A NE PAS MANQUER AUJOURD’HUI DANS LA PRESSE BRITANNIQUE
02 mail 2006
- Iran : "La meilleure option reste la négociation", éditorial, FINANCIAL TIMES
Il est alarmant de voir que, face à la "provocation" de Téhéran, le difficile consensus liant les Etats-Unis, l’Union Européenne, la Russie et la Chine commence à se fissurer. La tâche la plus urgente de la communuté internationale est d’empêcher une confrontation totale. Les menaces émanant de Washington ne semblent que réjouir les Iraniens : quels que soient les sentiments de ces derniers à l’égard de leurs dirigeants, ils estiment que leur pays a le droit d’acquérir la technologie et la dissuasion, et le Président iranien comprend cela très bien. Dissuader l’Iran dans ces conditions semble difficile. Il pourrait être réaliste de la part du Conseil de Sécurité de menacer d’isoler Téhéran à condition d’associer la carotte et le bâton. L’Iran doit rassurer la communauté internationale par une totale transparence sur ses ambitions nucléaires. En échange, il faudrait lui donner une garantie en matière de sécurité (notamment exclure toute invasion américaine).
- « Le parti travailliste concentre ses efforts sur des questions clés afin d’éviter un échec électoral », James Blitz, FINANCIAL TIMES
Les élections de jeudi prochain s’annoncent très difficiles pour les Travaillistes. En effet les sondages se sont dégradés : selon le Sunday Times et le Mail on Sunday, le parti travailliste se tiendrait trois points derrière les conservateurs qui obtiendraient 35% des intentions de vote. Le Labour pourrait ainsi perdre 200 sièges, seuil considéré comme dangereux pour la poursuite du mandat de Tony Blair. Pour ajouter à la fragilité de la position du Premier Ministre, les backbenchers travaillistes appellent publiquement à la démission de Charles Clarke et de John Prescott, alors que ce dernier continue à les soutenir. Tony Blair aurait l’intention de remanier son cabinet après les élections de jeudi.

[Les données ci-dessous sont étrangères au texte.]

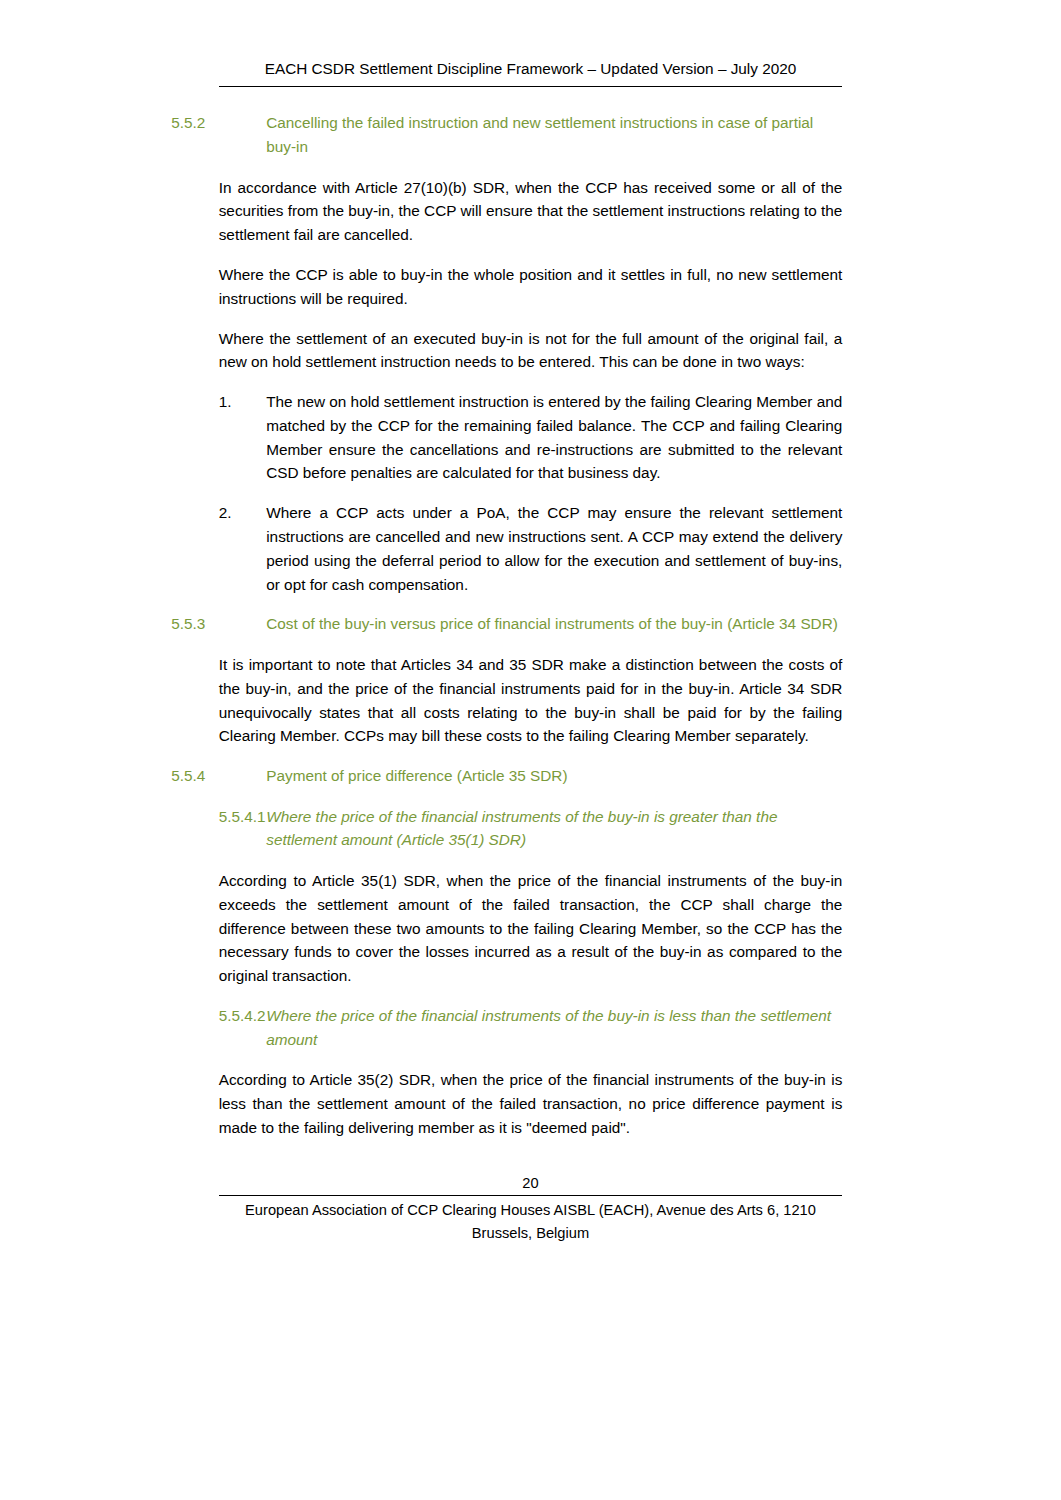EACH CSDR Settlement Discipline Framework – Updated Version – July 2020
5.5.2 Cancelling the failed instruction and new settlement instructions in case of partial buy-in
In accordance with Article 27(10)(b) SDR, when the CCP has received some or all of the securities from the buy-in, the CCP will ensure that the settlement instructions relating to the settlement fail are cancelled.
Where the CCP is able to buy-in the whole position and it settles in full, no new settlement instructions will be required.
Where the settlement of an executed buy-in is not for the full amount of the original fail, a new on hold settlement instruction needs to be entered. This can be done in two ways:
The new on hold settlement instruction is entered by the failing Clearing Member and matched by the CCP for the remaining failed balance. The CCP and failing Clearing Member ensure the cancellations and re-instructions are submitted to the relevant CSD before penalties are calculated for that business day.
Where a CCP acts under a PoA, the CCP may ensure the relevant settlement instructions are cancelled and new instructions sent. A CCP may extend the delivery period using the deferral period to allow for the execution and settlement of buy-ins, or opt for cash compensation.
5.5.3 Cost of the buy-in versus price of financial instruments of the buy-in (Article 34 SDR)
It is important to note that Articles 34 and 35 SDR make a distinction between the costs of the buy-in, and the price of the financial instruments paid for in the buy-in. Article 34 SDR unequivocally states that all costs relating to the buy-in shall be paid for by the failing Clearing Member. CCPs may bill these costs to the failing Clearing Member separately.
5.5.4 Payment of price difference (Article 35 SDR)
5.5.4.1 Where the price of the financial instruments of the buy-in is greater than the settlement amount (Article 35(1) SDR)
According to Article 35(1) SDR, when the price of the financial instruments of the buy-in exceeds the settlement amount of the failed transaction, the CCP shall charge the difference between these two amounts to the failing Clearing Member, so the CCP has the necessary funds to cover the losses incurred as a result of the buy-in as compared to the original transaction.
5.5.4.2 Where the price of the financial instruments of the buy-in is less than the settlement amount
According to Article 35(2) SDR, when the price of the financial instruments of the buy-in is less than the settlement amount of the failed transaction, no price difference payment is made to the failing delivering member as it is "deemed paid".
20
European Association of CCP Clearing Houses AISBL (EACH), Avenue des Arts 6, 1210 Brussels, Belgium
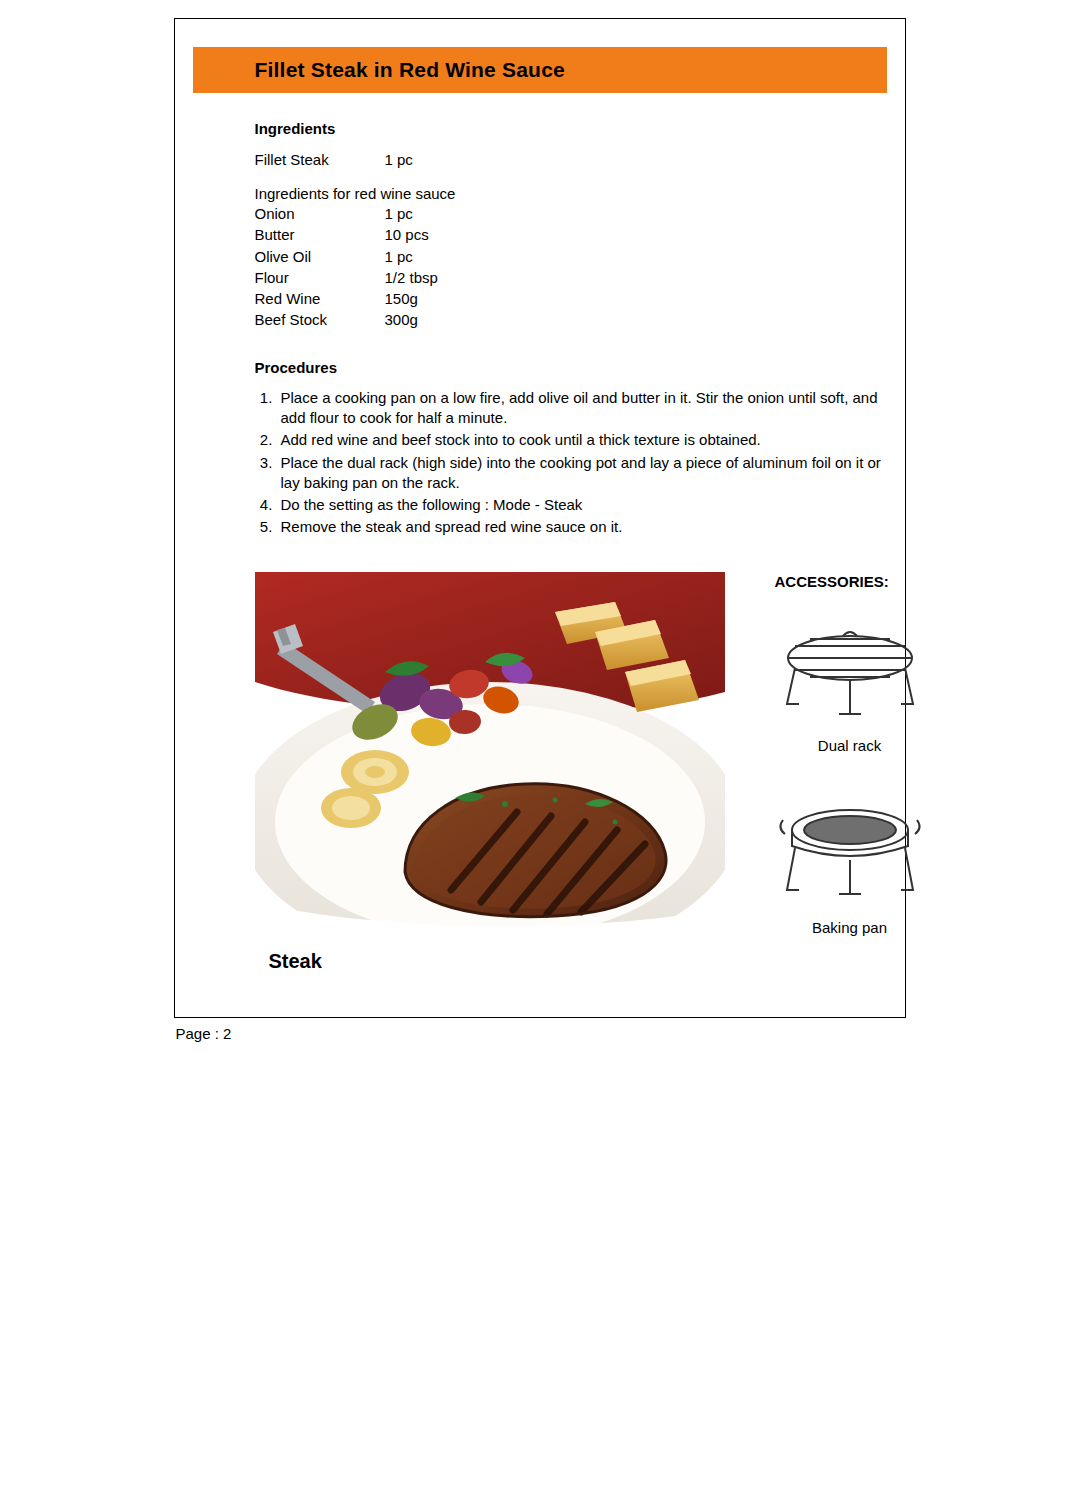Fillet Steak in Red Wine Sauce
Ingredients
Fillet Steak1 pc
Ingredients for red wine sauce
| Onion | 1 pc |
| Butter | 10 pcs |
| Olive Oil | 1 pc |
| Flour | 1/2 tbsp |
| Red Wine | 150g |
| Beef Stock | 300g |
Procedures
Place a cooking pan on a low fire, add olive oil and butter in it. Stir the onion until soft, and add flour to cook for half a minute.
Add red wine and beef stock into to cook until a thick texture is obtained.
Place the dual rack (high side) into the cooking pot and lay a piece of aluminum foil on it or lay baking pan on the rack.
Do the setting as the following : Mode - Steak
Remove the steak and spread red wine sauce on it.
Steak
ACCESSORIES:
Dual rack
Baking pan
Page : 2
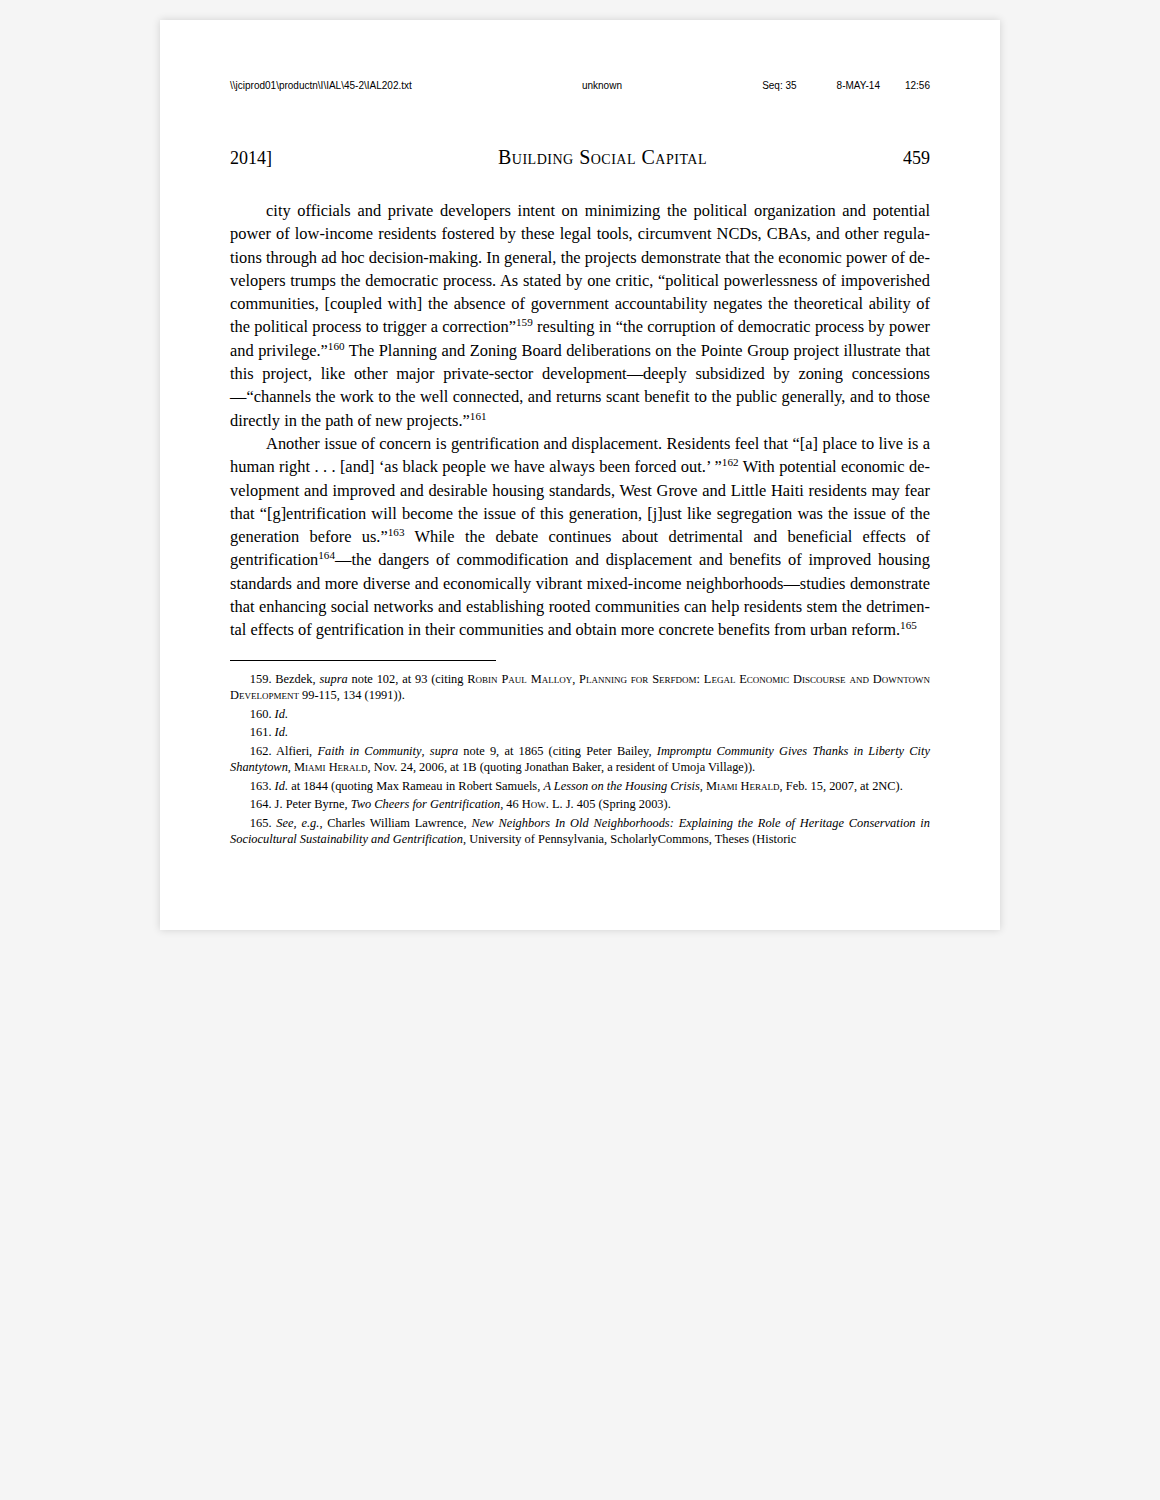\\jciprod01\productn\I\IAL\45-2\IAL202.txt unknown Seq: 35 8-MAY-14 12:56
2014] Building Social Capital 459
city officials and private developers intent on minimizing the political organization and potential power of low-income residents fostered by these legal tools, circumvent NCDs, CBAs, and other regulations through ad hoc decision-making. In general, the projects demonstrate that the economic power of developers trumps the democratic process. As stated by one critic, “political powerlessness of impoverished communities, [coupled with] the absence of government accountability negates the theoretical ability of the political process to trigger a correction”159 resulting in “the corruption of democratic process by power and privilege.”160 The Planning and Zoning Board deliberations on the Pointe Group project illustrate that this project, like other major private-sector development—deeply subsidized by zoning concessions—“channels the work to the well connected, and returns scant benefit to the public generally, and to those directly in the path of new projects.”161
Another issue of concern is gentrification and displacement. Residents feel that “[a] place to live is a human right . . . [and] ‘as black people we have always been forced out.’ ”162 With potential economic development and improved and desirable housing standards, West Grove and Little Haiti residents may fear that “[g]entrification will become the issue of this generation, [j]ust like segregation was the issue of the generation before us.”163 While the debate continues about detrimental and beneficial effects of gentrification164—the dangers of commodification and displacement and benefits of improved housing standards and more diverse and economically vibrant mixed-income neighborhoods—studies demonstrate that enhancing social networks and establishing rooted communities can help residents stem the detrimental effects of gentrification in their communities and obtain more concrete benefits from urban reform.165
159. Bezdek, supra note 102, at 93 (citing Robin Paul Malloy, Planning for Serfdom: Legal Economic Discourse and Downtown Development 99-115, 134 (1991)).
160. Id.
161. Id.
162. Alfieri, Faith in Community, supra note 9, at 1865 (citing Peter Bailey, Impromptu Community Gives Thanks in Liberty City Shantytown, Miami Herald, Nov. 24, 2006, at 1B (quoting Jonathan Baker, a resident of Umoja Village)).
163. Id. at 1844 (quoting Max Rameau in Robert Samuels, A Lesson on the Housing Crisis, Miami Herald, Feb. 15, 2007, at 2NC).
164. J. Peter Byrne, Two Cheers for Gentrification, 46 How. L. J. 405 (Spring 2003).
165. See, e.g., Charles William Lawrence, New Neighbors In Old Neighborhoods: Explaining the Role of Heritage Conservation in Sociocultural Sustainability and Gentrification, University of Pennsylvania, ScholarlyCommons, Theses (Historic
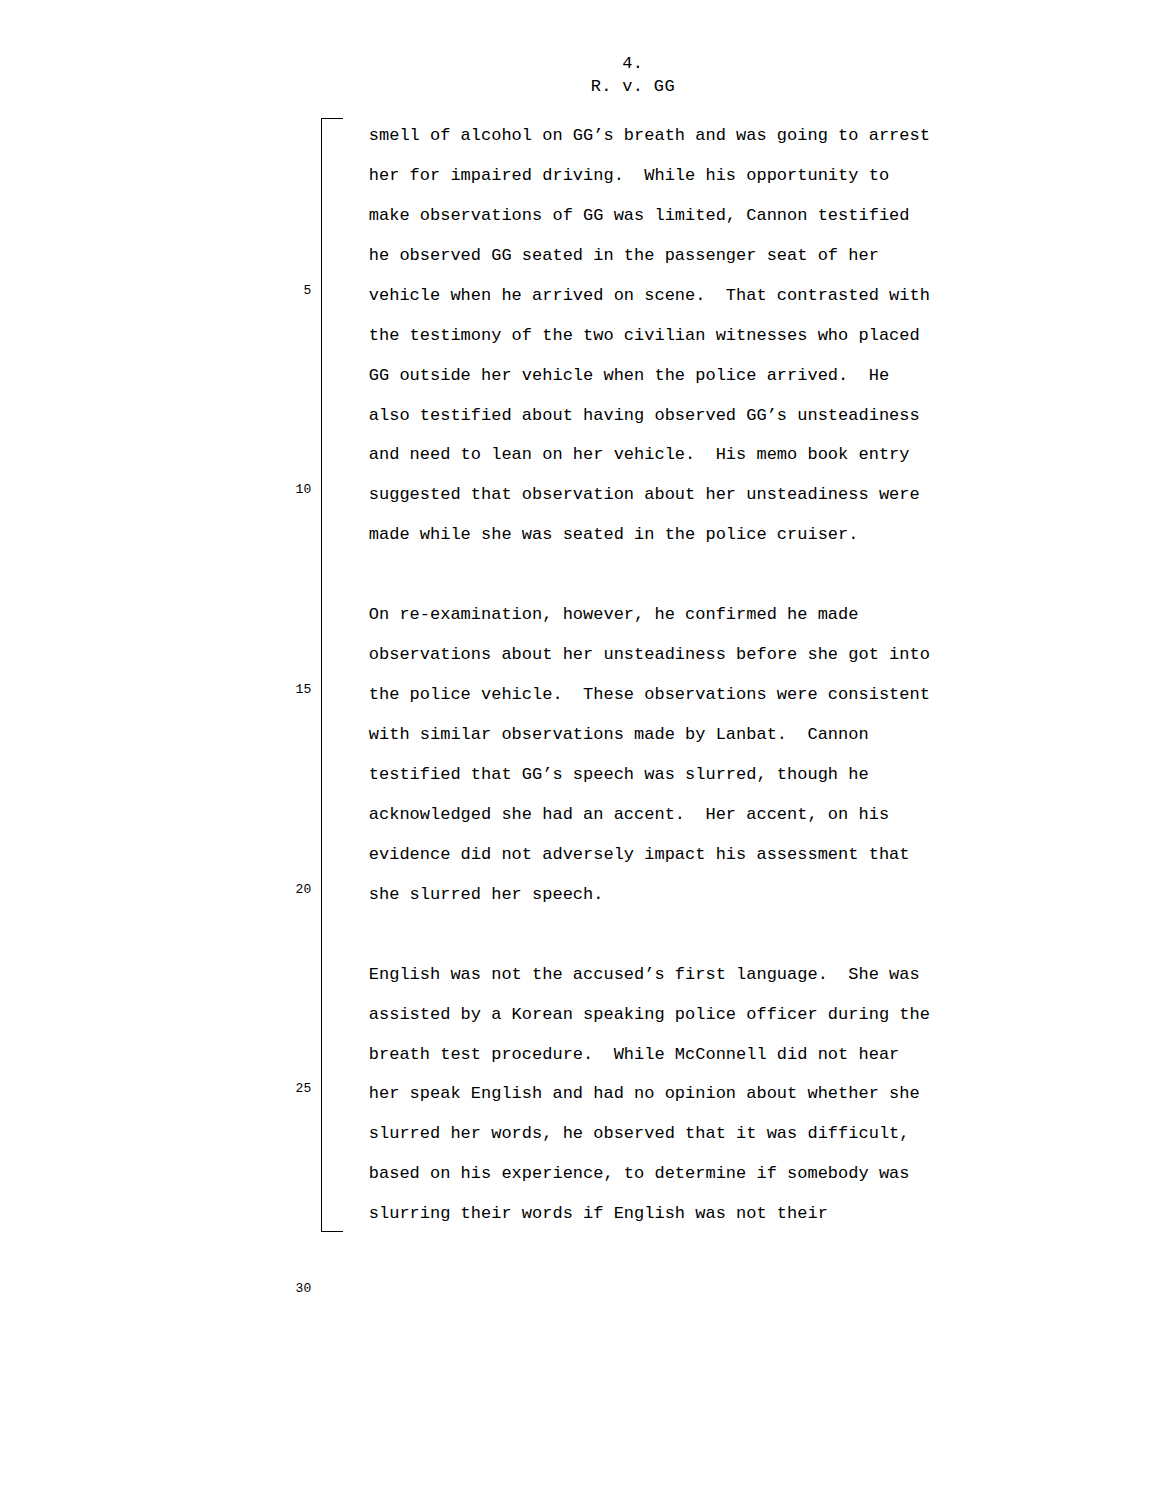4.
R. v. GG
5 10 15 20 25 30
smell of alcohol on GG’s breath and was going to arrest her for impaired driving. While his opportunity to make observations of GG was limited, Cannon testified he observed GG seated in the passenger seat of her vehicle when he arrived on scene. That contrasted with the testimony of the two civilian witnesses who placed GG outside her vehicle when the police arrived. He also testified about having observed GG’s unsteadiness and need to lean on her vehicle. His memo book entry suggested that observation about her unsteadiness were made while she was seated in the police cruiser.
On re-examination, however, he confirmed he made observations about her unsteadiness before she got into the police vehicle. These observations were consistent with similar observations made by Lanbat. Cannon testified that GG’s speech was slurred, though he acknowledged she had an accent. Her accent, on his evidence did not adversely impact his assessment that she slurred her speech.
English was not the accused’s first language. She was assisted by a Korean speaking police officer during the breath test procedure. While McConnell did not hear her speak English and had no opinion about whether she slurred her words, he observed that it was difficult, based on his experience, to determine if somebody was slurring their words if English was not their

- « Quel futur pour l’équipe de Blair et l’ami des malfrats étrangers ? » Peter Riddell, THE TIMES
L’isolement politique auquel Tony Blair fait actuellement face, ressemble à de nombreux égards à celle connue par Margaret Thatcher lors de son troisième mandat. Après avoir perdu Peter Mandelson, Alan Milburn et David Blunkett, et trouvé ses proches Kelly et Jowell fragilisés, un nouveau coup dur a frappé Tony Blair du fait des polémiques égrenées autour de Clarke et Hewitt. John Prescott, même il ne s’est jamais reconnu comme réel « blairiste », à su jouer le rôle de lien entre l’ancien et l’actuel Labour, ainsi que celui de médiateur privilégié entre M. Blair et Gordon Brown lorsque leurs relations s’étaient gravement envenimées. Malgré son rôle de « gardien de la transition », ainsi que de « bouclier » et « pont » selon les termes du Times, auprès du Premier Ministre avec lequel il travaille depuis 12 ans, la publicité faite autour de son « affaire » n’empêcherait en aucun cas sa démission. Quoiqu’il en suit, Tony Blair aura pour objectif sa propre survie politique. Il n’hésitera pas à se séparer de ses proches si cela est nécessaire, comme il l’a fait déjà dans le passé.
- « Nous ne pouvons plus échapper à la question de l’immigration », Editorial, THE DAILY TELEGRAPH
Le problème de l’immigration légale et non-légale apparaît comme l’un des enjeux essentiels de nos grandes démocraties. La comparaison entre les politiques d’immigrations françaises et américaines est frappants. En effet, par son slogan « Aimez la France ou quittez la », Nicolas Sarkozy tend à limiter l’immigration non-légale et favoriser l’intégration en proposant une « immigration choisie pour une intégration réussie ». Cependant, autant la France et les Etats-Unis doivent faire face aux mêmes phénomènes de ghettoisation et d’insertion, autant l’esprit de leurs immigrants peut être largement opposées. Selon le Daily Telegraph, les immigrants des Etats-Unis souhaitent devenir de véritables Américains et s’intégrer dans cette société, alors que les « sans-papiers » français refuseraient de participer à l’idée française d’identité et par là même, de s’intégrer. La Grande Bretagne se doit elle aussi de s’interroger sur ce problème grandissant. Le gouvernement apparaît pour le moment indécis quant au type de politique à prendre. S’il est vrai que cette immigration, de par les emplois qu’elle occupe, favorise la qualité des services britanniques, il n’empêche que la question de la criminalité elle aussi se pose. Si les hommes politiques n’utilisent pas les mêmes slogans que Nicolas Sarkozy, il apparaît cependant que la population britannique n’en pense pas moins.